• [Aim of the exercise] Give the data back exactly. Leave out any images.
-------- Data shown
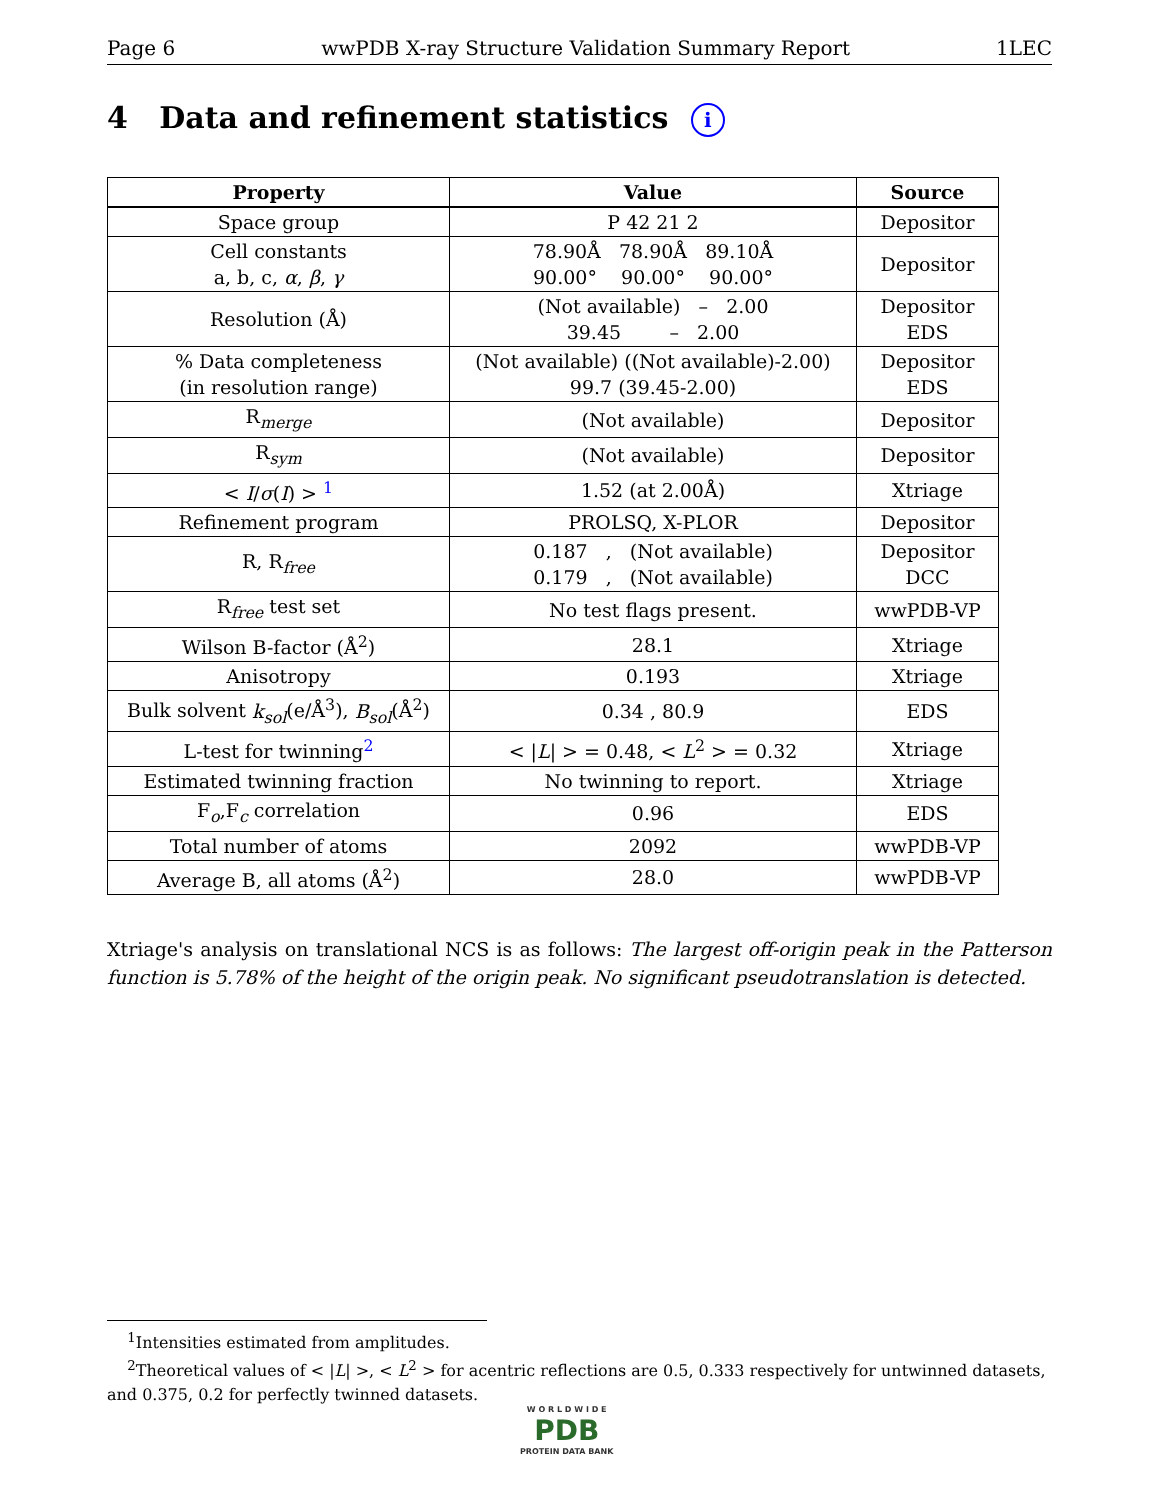Page 6 wwPDB X-ray Structure Validation Summary Report 1LEC
4 Data and refinement statistics i
| Property | Value | Source |
| --- | --- | --- |
| Space group | P 42 21 2 | Depositor |
| Cell constants a, b, c, α , β , γ | 78.90Å 78.90Å 89.10Å 90.00° 90.00° 90.00° | Depositor |
| Resolution (Å) | (Not available) – 2.00 39.45 – 2.00 | Depositor EDS |
| % Data completeness (in resolution range) | (Not available) ((Not available)-2.00) 99.7 (39.45-2.00) | Depositor EDS |
| R<sub>merge</sub> | (Not available) | Depositor |
| R<sub>sym</sub> | (Not available) | Depositor |
| < I / σ ( I ) > <sup>1</sup> | 1.52 (at 2.00Å) | Xtriage |
| Refinement program | PROLSQ, X-PLOR | Depositor |
| R, R<sub>free</sub> | 0.187 , (Not available) 0.179 , (Not available) | Depositor DCC |
| R<sub>free</sub> test set | No test flags present. | wwPDB-VP |
| Wilson B-factor (Å<sup>2</sup>) | 28.1 | Xtriage |
| Anisotropy | 0.193 | Xtriage |
| Bulk solvent k<sub>sol</sub> (e/Å<sup>3</sup>), B<sub>sol</sub> (Å<sup>2</sup>) | 0.34 , 80.9 | EDS |
| L-test for twinning<sup>2</sup> | < / L / > = 0.48, < L<sup>2</sup> > = 0.32 | Xtriage |
| Estimated twinning fraction | No twinning to report. | Xtriage |
| F<sub>o</sub>,F<sub>c</sub> correlation | 0.96 | EDS |
| Total number of atoms | 2092 | wwPDB-VP |
| Average B, all atoms (Å<sup>2</sup>) | 28.0 | wwPDB-VP |
Xtriage's analysis on translational NCS is as follows: The largest off-origin peak in the Patterson function is 5.78% of the height of the origin peak. No significant pseudotranslation is detected.
<sup>1</sup> Intensities estimated from amplitudes.
<sup>2</sup> Theoretical values of < |L| >, < L<sup>2</sup> > for acentric reflections are 0.5, 0.333 respectively for untwinned datasets, and 0.375, 0.2 for perfectly twinned datasets.
W O R L D W I D E
PDB
PROTEIN DATA BANK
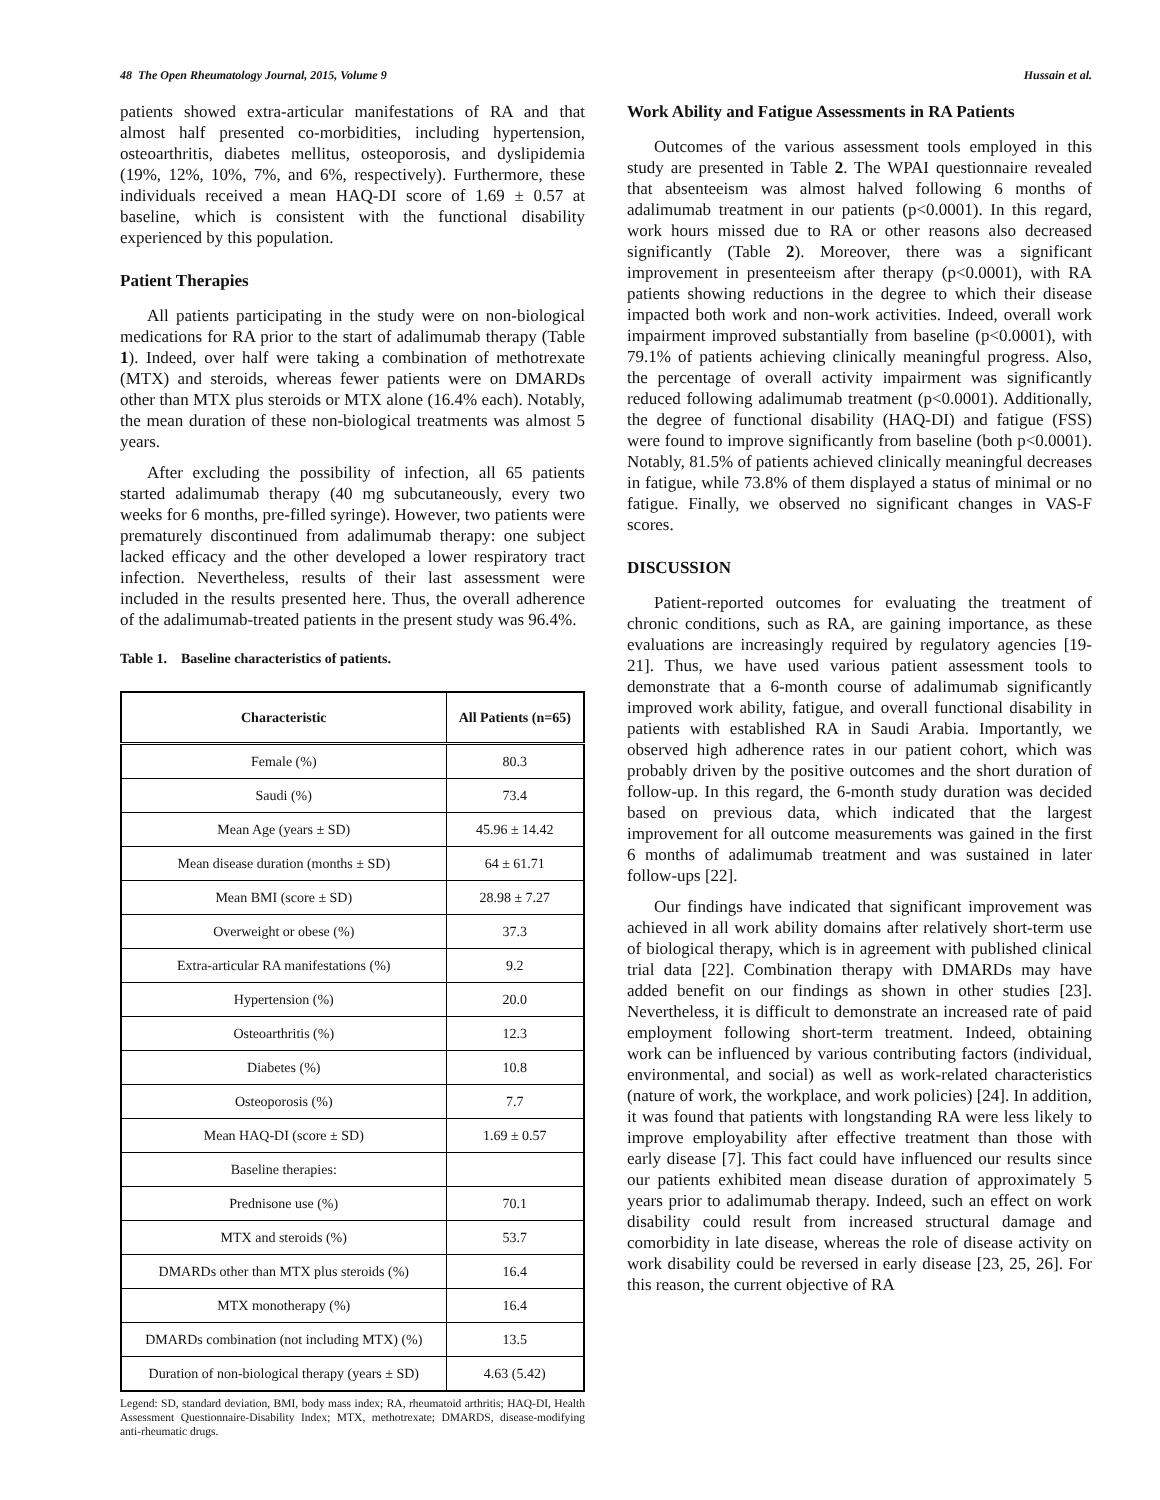48 The Open Rheumatology Journal, 2015, Volume 9 Hussain et al.
patients showed extra-articular manifestations of RA and that almost half presented co-morbidities, including hypertension, osteoarthritis, diabetes mellitus, osteoporosis, and dyslipidemia (19%, 12%, 10%, 7%, and 6%, respectively). Furthermore, these individuals received a mean HAQ-DI score of 1.69 ± 0.57 at baseline, which is consistent with the functional disability experienced by this population.
Patient Therapies
All patients participating in the study were on non-biological medications for RA prior to the start of adalimumab therapy (Table 1). Indeed, over half were taking a combination of methotrexate (MTX) and steroids, whereas fewer patients were on DMARDs other than MTX plus steroids or MTX alone (16.4% each). Notably, the mean duration of these non-biological treatments was almost 5 years.
After excluding the possibility of infection, all 65 patients started adalimumab therapy (40 mg subcutaneously, every two weeks for 6 months, pre-filled syringe). However, two patients were prematurely discontinued from adalimumab therapy: one subject lacked efficacy and the other developed a lower respiratory tract infection. Nevertheless, results of their last assessment were included in the results presented here. Thus, the overall adherence of the adalimumab-treated patients in the present study was 96.4%.
Table 1. Baseline characteristics of patients.
| Characteristic | All Patients (n=65) |
| --- | --- |
| Female (%) | 80.3 |
| Saudi (%) | 73.4 |
| Mean Age (years ± SD) | 45.96 ± 14.42 |
| Mean disease duration (months ± SD) | 64 ± 61.71 |
| Mean BMI (score ± SD) | 28.98 ± 7.27 |
| Overweight or obese (%) | 37.3 |
| Extra-articular RA manifestations (%) | 9.2 |
| Hypertension (%) | 20.0 |
| Osteoarthritis (%) | 12.3 |
| Diabetes (%) | 10.8 |
| Osteoporosis (%) | 7.7 |
| Mean HAQ-DI (score ± SD) | 1.69 ± 0.57 |
| Baseline therapies: | |
| Prednisone use (%) | 70.1 |
| MTX and steroids (%) | 53.7 |
| DMARDs other than MTX plus steroids (%) | 16.4 |
| MTX monotherapy (%) | 16.4 |
| DMARDs combination (not including MTX) (%) | 13.5 |
| Duration of non-biological therapy (years ± SD) | 4.63 (5.42) |
Legend: SD, standard deviation, BMI, body mass index; RA, rheumatoid arthritis; HAQ-DI, Health Assessment Questionnaire-Disability Index; MTX, methotrexate; DMARDS, disease-modifying anti-rheumatic drugs.
Work Ability and Fatigue Assessments in RA Patients
Outcomes of the various assessment tools employed in this study are presented in Table 2. The WPAI questionnaire revealed that absenteeism was almost halved following 6 months of adalimumab treatment in our patients (p<0.0001). In this regard, work hours missed due to RA or other reasons also decreased significantly (Table 2). Moreover, there was a significant improvement in presenteeism after therapy (p<0.0001), with RA patients showing reductions in the degree to which their disease impacted both work and non-work activities. Indeed, overall work impairment improved substantially from baseline (p<0.0001), with 79.1% of patients achieving clinically meaningful progress. Also, the percentage of overall activity impairment was significantly reduced following adalimumab treatment (p<0.0001). Additionally, the degree of functional disability (HAQ-DI) and fatigue (FSS) were found to improve significantly from baseline (both p<0.0001). Notably, 81.5% of patients achieved clinically meaningful decreases in fatigue, while 73.8% of them displayed a status of minimal or no fatigue. Finally, we observed no significant changes in VAS-F scores.
DISCUSSION
Patient-reported outcomes for evaluating the treatment of chronic conditions, such as RA, are gaining importance, as these evaluations are increasingly required by regulatory agencies [19-21]. Thus, we have used various patient assessment tools to demonstrate that a 6-month course of adalimumab significantly improved work ability, fatigue, and overall functional disability in patients with established RA in Saudi Arabia. Importantly, we observed high adherence rates in our patient cohort, which was probably driven by the positive outcomes and the short duration of follow-up. In this regard, the 6-month study duration was decided based on previous data, which indicated that the largest improvement for all outcome measurements was gained in the first 6 months of adalimumab treatment and was sustained in later follow-ups [22].
Our findings have indicated that significant improvement was achieved in all work ability domains after relatively short-term use of biological therapy, which is in agreement with published clinical trial data [22]. Combination therapy with DMARDs may have added benefit on our findings as shown in other studies [23]. Nevertheless, it is difficult to demonstrate an increased rate of paid employment following short-term treatment. Indeed, obtaining work can be influenced by various contributing factors (individual, environmental, and social) as well as work-related characteristics (nature of work, the workplace, and work policies) [24]. In addition, it was found that patients with longstanding RA were less likely to improve employability after effective treatment than those with early disease [7]. This fact could have influenced our results since our patients exhibited mean disease duration of approximately 5 years prior to adalimumab therapy. Indeed, such an effect on work disability could result from increased structural damage and comorbidity in late disease, whereas the role of disease activity on work disability could be reversed in early disease [23, 25, 26]. For this reason, the current objective of RA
----------------
• [Output below]
Page 6 wwPDB X-ray Structure Validation Summary Report 1LEC
4 Data and refinement statistics i
| Property | Value | Source |
| --- | --- | --- |
| Space group | P 42 21 2 | Depositor |
| Cell constants a, b, c, α , β , γ | 78.90Å 78.90Å 89.10Å 90.00° 90.00° 90.00° | Depositor |
| Resolution (Å) | (Not available) – 2.00 39.45 – 2.00 | Depositor EDS |
| % Data completeness (in resolution range) | (Not available) ((Not available)-2.00) 99.7 (39.45-2.00) | Depositor EDS |
| R<sub>merge</sub> | (Not available) | Depositor |
| R<sub>sym</sub> | (Not available) | Depositor |
| < I / σ ( I ) > <sup>1</sup> | 1.52 (at 2.00Å) | Xtriage |
| Refinement program | PROLSQ, X-PLOR | Depositor |
| R, R<sub>free</sub> | 0.187 , (Not available) 0.179 , (Not available) | Depositor DCC |
| R<sub>free</sub> test set | No test flags present. | wwPDB-VP |
| Wilson B-factor (Å<sup>2</sup>) | 28.1 | Xtriage |
| Anisotropy | 0.193 | Xtriage |
| Bulk solvent k<sub>sol</sub> (e/Å<sup>3</sup>), B<sub>sol</sub> (Å<sup>2</sup>) | 0.34 , 80.9 | EDS |
| L-test for twinning<sup>2</sup> | < / L / > = 0.48, < L<sup>2</sup> > = 0.32 | Xtriage |
| Estimated twinning fraction | No twinning to report. | Xtriage |
| F<sub>o</sub>,F<sub>c</sub> correlation | 0.96 | EDS |
| Total number of atoms | 2092 | wwPDB-VP |
| Average B, all atoms (Å<sup>2</sup>) | 28.0 | wwPDB-VP |
Xtriage's analysis on translational NCS is as follows: The largest off-origin peak in the Patterson function is 5.78% of the height of the origin peak. No significant pseudotranslation is detected.
<sup>1</sup> Intensities estimated from amplitudes.
<sup>2</sup> Theoretical values of < |L| >, < L<sup>2</sup> > for acentric reflections are 0.5, 0.333 respectively for untwinned datasets, and 0.375, 0.2 for perfectly twinned datasets.
W O R L D W I D E
PDB
PROTEIN DATA BANK
48 The Open Rheumatology Journal, 2015, Volume 9 Hussain et al.
patients showed extra-articular manifestations of RA and that almost half presented co-morbidities, including hypertension, osteoarthritis, diabetes mellitus, osteoporosis, and dyslipidemia (19%, 12%, 10%, 7%, and 6%, respectively). Furthermore, these individuals received a mean HAQ-DI score of 1.69 ± 0.57 at baseline, which is consistent with the functional disability experienced by this population.
Patient Therapies
All patients participating in the study were on non-biological medications for RA prior to the start of adalimumab therapy (Table 1). Indeed, over half were taking a combination of methotrexate (MTX) and steroids, whereas fewer patients were on DMARDs other than MTX plus steroids or MTX alone (16.4% each). Notably, the mean duration of these non-biological treatments was almost 5 years.
After excluding the possibility of infection, all 65 patients started adalimumab therapy (40 mg subcutaneously, every two weeks for 6 months, pre-filled syringe). However, two patients were prematurely discontinued from adalimumab therapy: one subject lacked efficacy and the other developed a lower respiratory tract infection. Nevertheless, results of their last assessment were included in the results presented here. Thus, the overall adherence of the adalimumab-treated patients in the present study was 96.4%.
Table 1. Baseline characteristics of patients.
| Characteristic | All Patients (n=65) |
| --- | --- |
| Female (%) | 80.3 |
| Saudi (%) | 73.4 |
| Mean Age (years ± SD) | 45.96 ± 14.42 |
| Mean disease duration (months ± SD) | 64 ± 61.71 |
| Mean BMI (score ± SD) | 28.98 ± 7.27 |
| Overweight or obese (%) | 37.3 |
| Extra-articular RA manifestations (%) | 9.2 |
| Hypertension (%) | 20.0 |
| Osteoarthritis (%) | 12.3 |
| Diabetes (%) | 10.8 |
| Osteoporosis (%) | 7.7 |
| Mean HAQ-DI (score ± SD) | 1.69 ± 0.57 |
| Baseline therapies: | |
| Prednisone use (%) | 70.1 |
| MTX and steroids (%) | 53.7 |
| DMARDs other than MTX plus steroids (%) | 16.4 |
| MTX monotherapy (%) | 16.4 |
| DMARDs combination (not including MTX) (%) | 13.5 |
| Duration of non-biological therapy (years ± SD) | 4.63 (5.42) |
Legend: SD, standard deviation, BMI, body mass index; RA, rheumatoid arthritis; HAQ-DI, Health Assessment Questionnaire-Disability Index; MTX, methotrexate; DMARDS, disease-modifying anti-rheumatic drugs.
Work Ability and Fatigue Assessments in RA Patients
Outcomes of the various assessment tools employed in this study are presented in Table 2. The WPAI questionnaire revealed that absenteeism was almost halved following 6 months of adalimumab treatment in our patients (p<0.0001). In this regard, work hours missed due to RA or other reasons also decreased significantly (Table 2). Moreover, there was a significant improvement in presenteeism after therapy (p<0.0001), with RA patients showing reductions in the degree to which their disease impacted both work and non-work activities. Indeed, overall work impairment improved substantially from baseline (p<0.0001), with 79.1% of patients achieving clinically meaningful progress. Also, the percentage of overall activity impairment was significantly reduced following adalimumab treatment (p<0.0001). Additionally, the degree of functional disability (HAQ-DI) and fatigue (FSS) were found to improve significantly from baseline (both p<0.0001). Notably, 81.5% of patients achieved clinically meaningful decreases in fatigue, while 73.8% of them displayed a status of minimal or no fatigue. Finally, we observed no significant changes in VAS-F scores.
DISCUSSION
Patient-reported outcomes for evaluating the treatment of chronic conditions, such as RA, are gaining importance, as these evaluations are increasingly required by regulatory agencies [19-21]. Thus, we have used various patient assessment tools to demonstrate that a 6-month course of adalimumab significantly improved work ability, fatigue, and overall functional disability in patients with established RA in Saudi Arabia. Importantly, we observed high adherence rates in our patient cohort, which was probably driven by the positive outcomes and the short duration of follow-up. In this regard, the 6-month study duration was decided based on previous data, which indicated that the largest improvement for all outcome measurements was gained in the first 6 months of adalimumab treatment and was sustained in later follow-ups [22].
Our findings have indicated that significant improvement was achieved in all work ability domains after relatively short-term use of biological therapy, which is in agreement with published clinical trial data [22]. Combination therapy with DMARDs may have added benefit on our findings as shown in other studies [23]. Nevertheless, it is difficult to demonstrate an increased rate of paid employment following short-term treatment. Indeed, obtaining work can be influenced by various contributing factors (individual, environmental, and social) as well as work-related characteristics (nature of work, the workplace, and work policies) [24]. In addition, it was found that patients with longstanding RA were less likely to improve employability after effective treatment than those with early disease [7]. This fact could have influenced our results since our patients exhibited mean disease duration of approximately 5 years prior to adalimumab therapy. Indeed, such an effect on work disability could result from increased structural damage and comorbidity in late disease, whereas the role of disease activity on work disability could be reversed in early disease [23, 25, 26]. For this reason, the current objective of RA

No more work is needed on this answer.